RESULTS: IO infusion hypertonic hydroxyethyl starch (HHES) exhibited beneficial volume expansion roles and G-CSF administration accelerated wound healing 3 days ahead of other groups under hemorrhagic shock. Circulating and the homing of MSCs and EPCs at wound skins were significantly elevated at 6 h after G-CSF treatment. Inflammation was declined since 3 d while angiogenesis was more obvious in G-CSF treated group on day 9.
CONCLUSIONS: These results suggested that the synergistical application of HHES and G-CSF has life-saving effects and is beneficial for improving wound healing in HS combined with cutaneous injury rats.

1. Introduction

Traumatic hemorrhagic shock (THS) is a major preventable cause of death. Combined injuries, such as hemorrhagic shock (HS) combined with cutaneous injury, are common in the battlefield and traffic accidents. Hypovolemia, hypoxia, and microcirculation disturbance resulted from massive blood loss, which aggravates the course of wound healing [1, 2]. Cutaneous injuries are prone to develop into nonhealing wounds if treated inappropriately or neglected. Consequently, a better understanding of wound healing in cases of hemorrhagic shock combined with cutaneous injuries is necessary.

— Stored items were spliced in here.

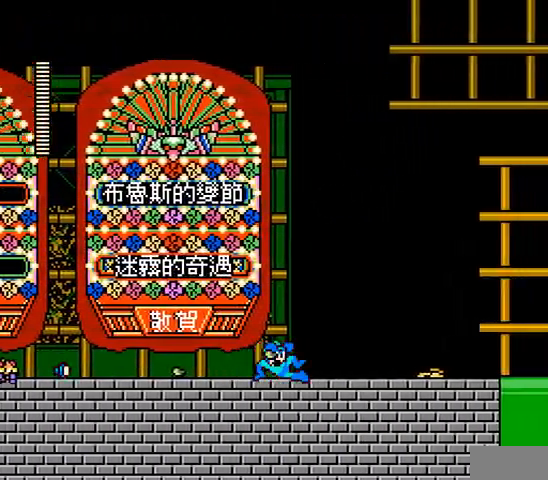
{"buttons": ["A"], "events": []}
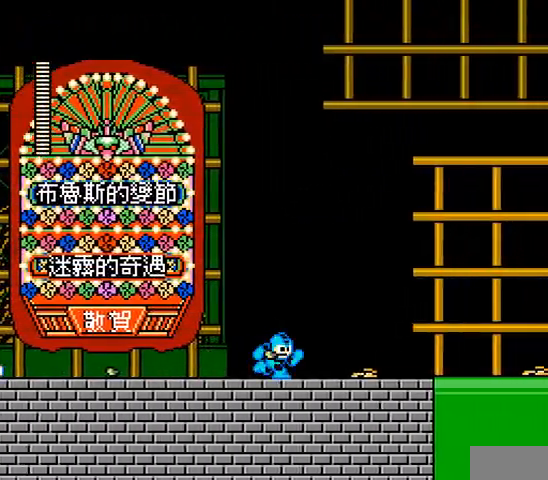
{"buttons": ["A"], "events": []}
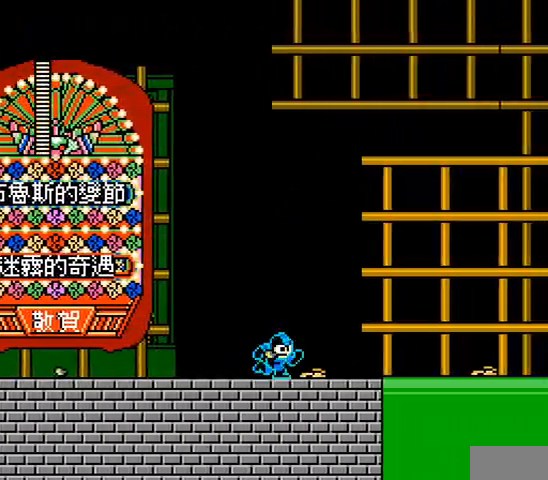
{"buttons": ["A", "B"], "events": [[67, "B", "down"]]}
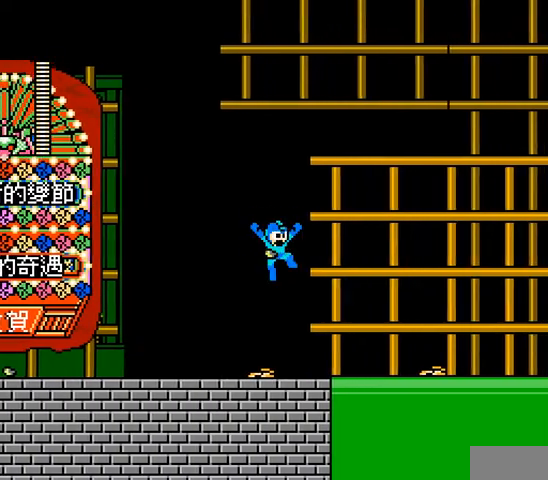
{"buttons": ["A"], "events": [[267, "B", "up"]]}
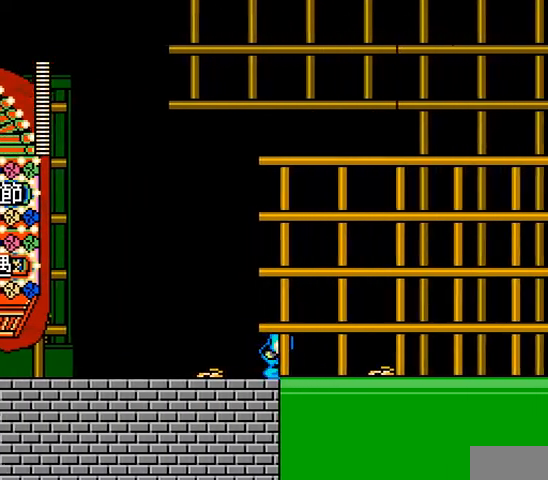
{"buttons": ["A"], "events": []}
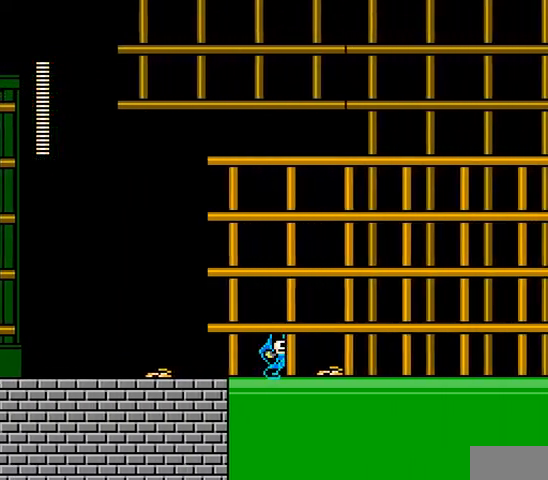
{"buttons": ["A", "B"], "events": [[133, "B", "down"]]}
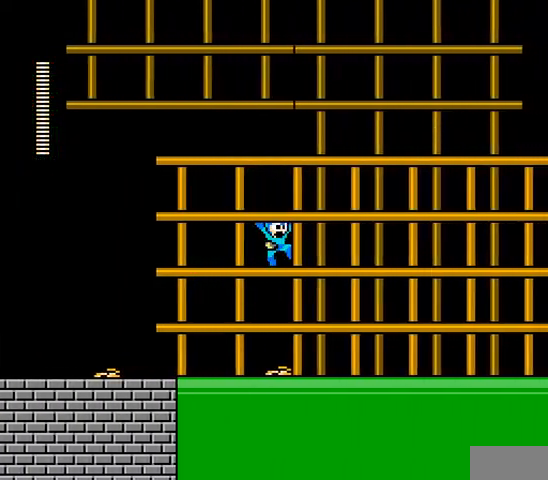
{"buttons": ["A"], "events": [[267, "B", "up"]]}
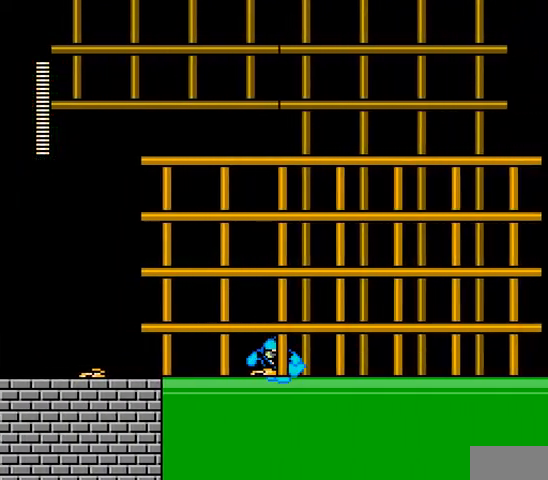
{"buttons": ["A"], "events": []}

In HS, immediately establishing the resuscitation route is crucial. Intraosseous (IO) infusion, an alternative way of resuscitation, is very reliable and fast under the situation of which vascular access has collapsed and the intravascular route could not be quickly accessed [3, 4]. The resuscitation fluids expanded the circulation volume through the intramedullary sinus and part of bone marrow stem cells (BMSCs) could egress into circulation. Meanwhile, urgent signals are released in order to spontaneously recruit stem cells into the injured tissues to participate in wound repair under stress circumstances [5]. In hemorrhagic shock combined with cutaneous injury, it has been unknown whether early resuscitation through IO access would benefit wound healing by establishing effective circulation.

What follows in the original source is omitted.